Muster Rolls c. 1630

The Muster Roll of the Province of Ulster is a large, leather-bound volume in the British Library, where it is shelved as Additional Manuscript 4770. The volume consists of 283 folio sheets, each slightly larger than a page of A4, on which are recorded the names of 13,147 adult males from the nine counties of Ulster. Each county forms a separate section of the volume and the men who mustered are listed under the names of their landlords; beside each man’s name there is a description of the weapons he was carrying or a note that he was unarmed. The lists cover the first 276 folios and the remaining seven folios are a ‘breviate’ or summary of the whole book. Most of the men who mustered were English and Scottish settlers and, in the absence of comprehensive parish and estate records, the muster roll is the nearest one has to a census of the British population of early seventeenth-century Ulster.

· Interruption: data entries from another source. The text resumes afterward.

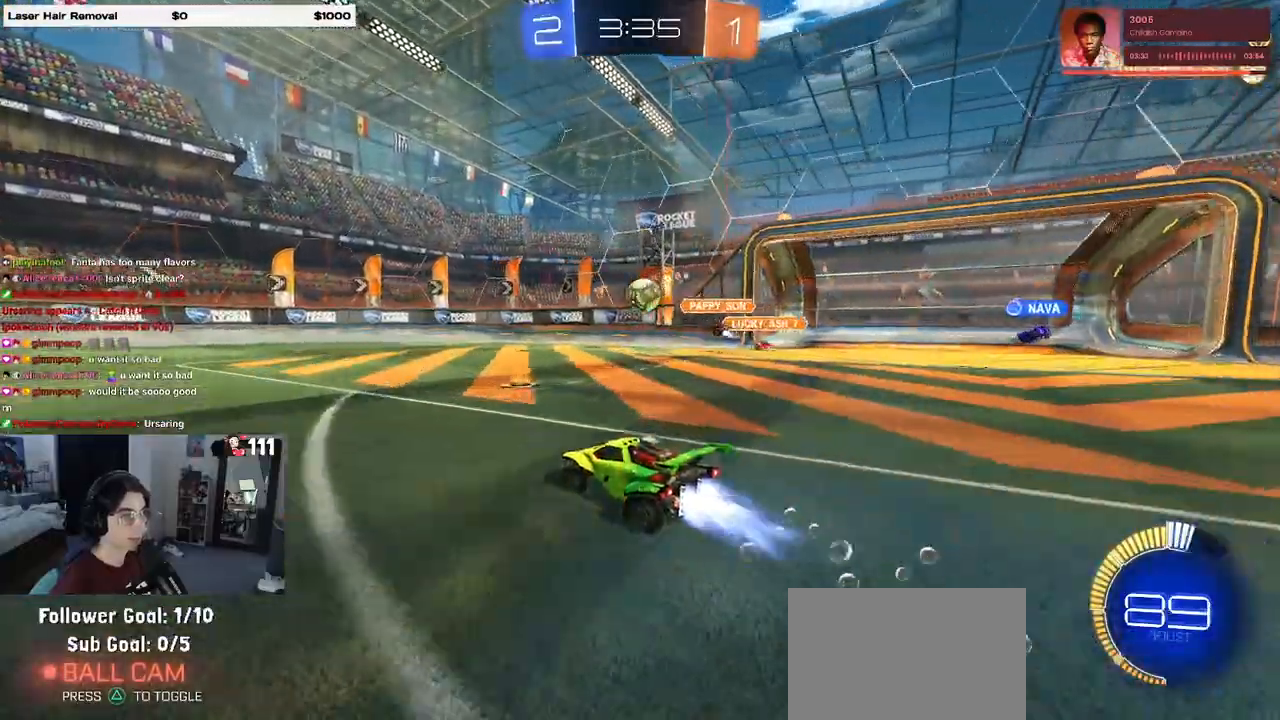
{"dt_ms": 500, "buttons": ["R2"], "left_stick": "left", "right_stick": "center", "events": [[167, "left_stick", "left"], [400, "R1", "up"]]}
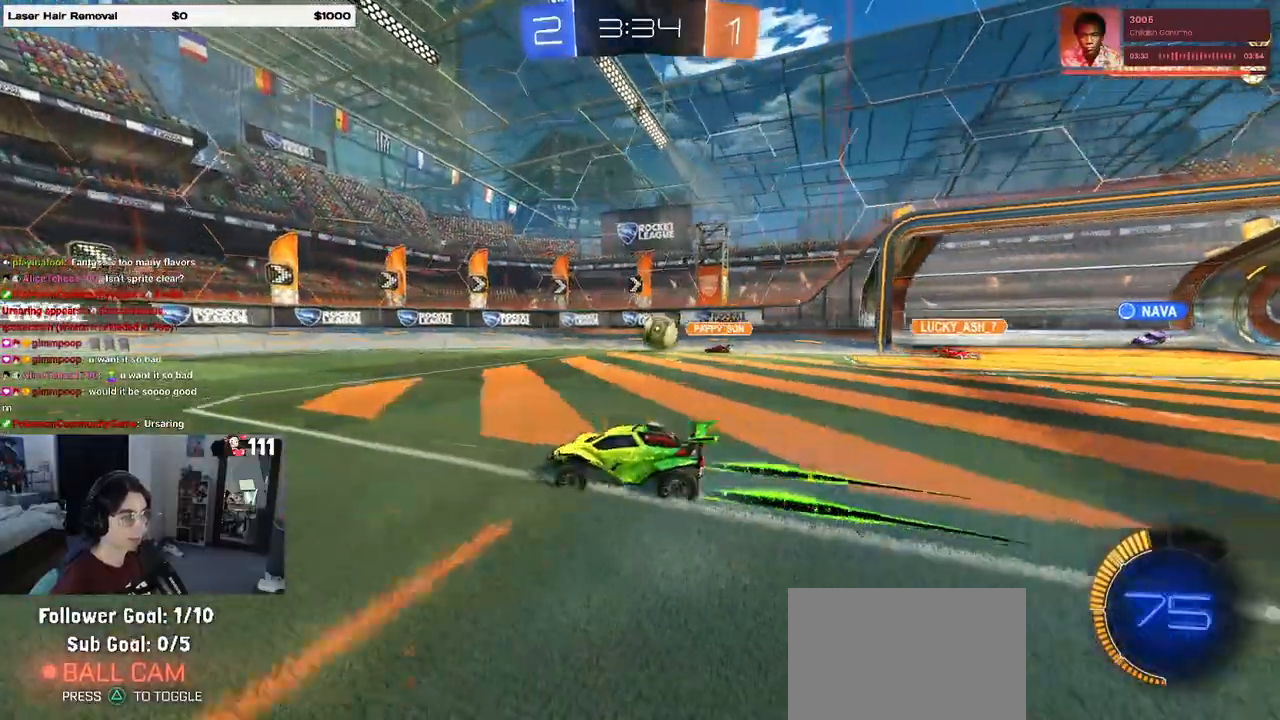
{"dt_ms": 500, "buttons": ["R2"], "left_stick": "right", "right_stick": "center", "events": [[17, "left_stick", "down-right"], [183, "SQUARE", "down"], [250, "SQUARE", "up"], [433, "left_stick", "right"]]}
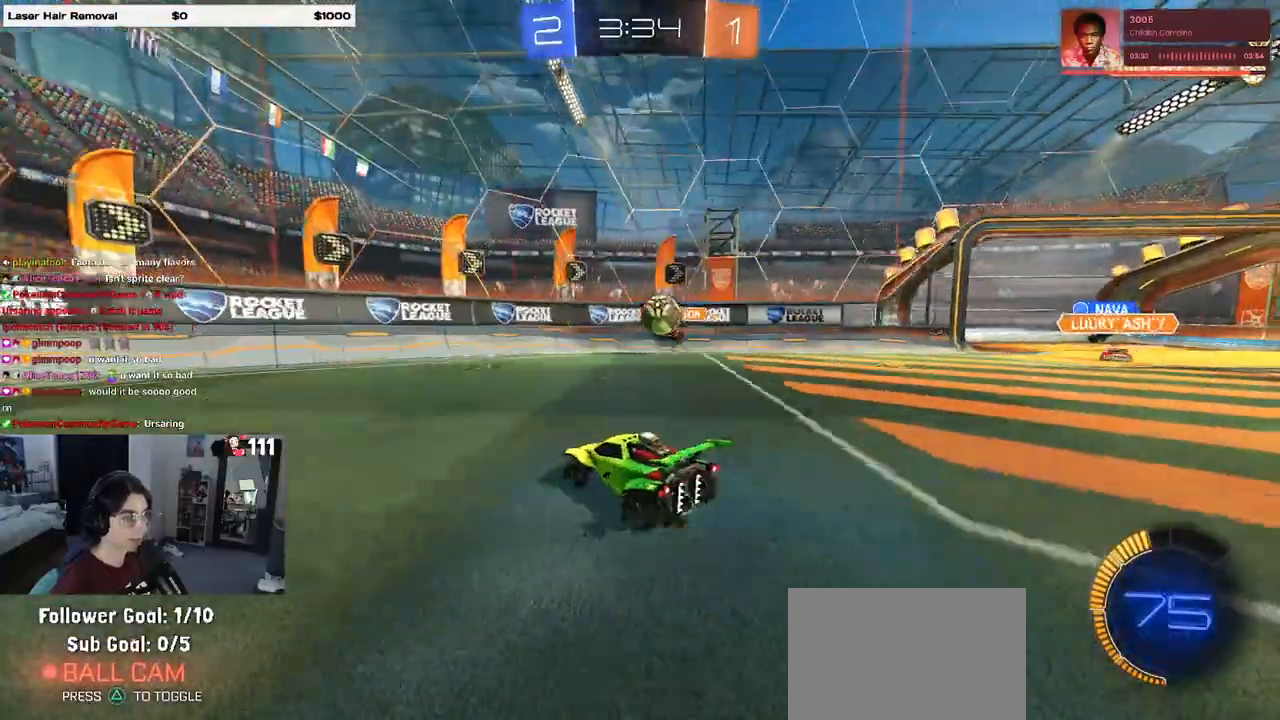
{"dt_ms": 500, "buttons": ["R2"], "left_stick": "right", "right_stick": "center", "events": [[150, "left_stick", "down-right"], [167, "CROSS", "down"], [333, "left_stick", "right"], [350, "CROSS", "up"]]}
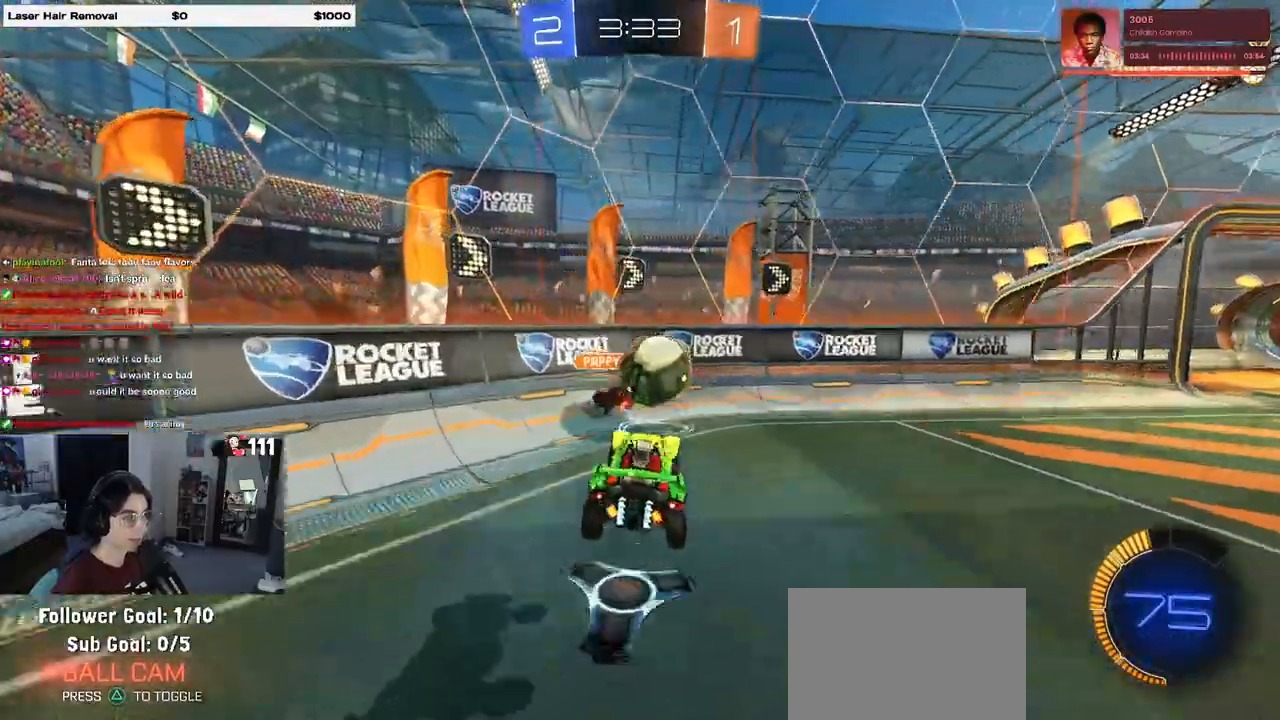
{"dt_ms": 500, "buttons": ["SQUARE", "R1", "R2"], "left_stick": "down-right", "right_stick": "center", "events": [[117, "R1", "down"], [133, "CROSS", "down"], [217, "SQUARE", "down"], [267, "CROSS", "up"], [317, "left_stick", "down-right"]]}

In the late 1960s or early 1970s Robert Hunter began a project to publish each section of the muster. William Copeland Trimble had published the muster roll for county Fermanagh in the History of Enniskillen in 1919, and T.G.F. Paterson had published that for county Armagh in 1970. Robert therefore began with the muster roll for county Donegal, which he published in 1972, and in 1978 he and Michael Perceval-Maxwell collaborated on an edition of the muster roll for county Cavan. The muster roll for county Fermanagh seems to have been the next section which Robert intended to publish, but for whatever reason he put the project into abeyance and did not resume working on it until 1998. Over the following years he collated material for counties Antrim, Down, and Londonderry and had begun working on the muster rolls for counties Monaghan and Tyrone shortly before his death in 2007.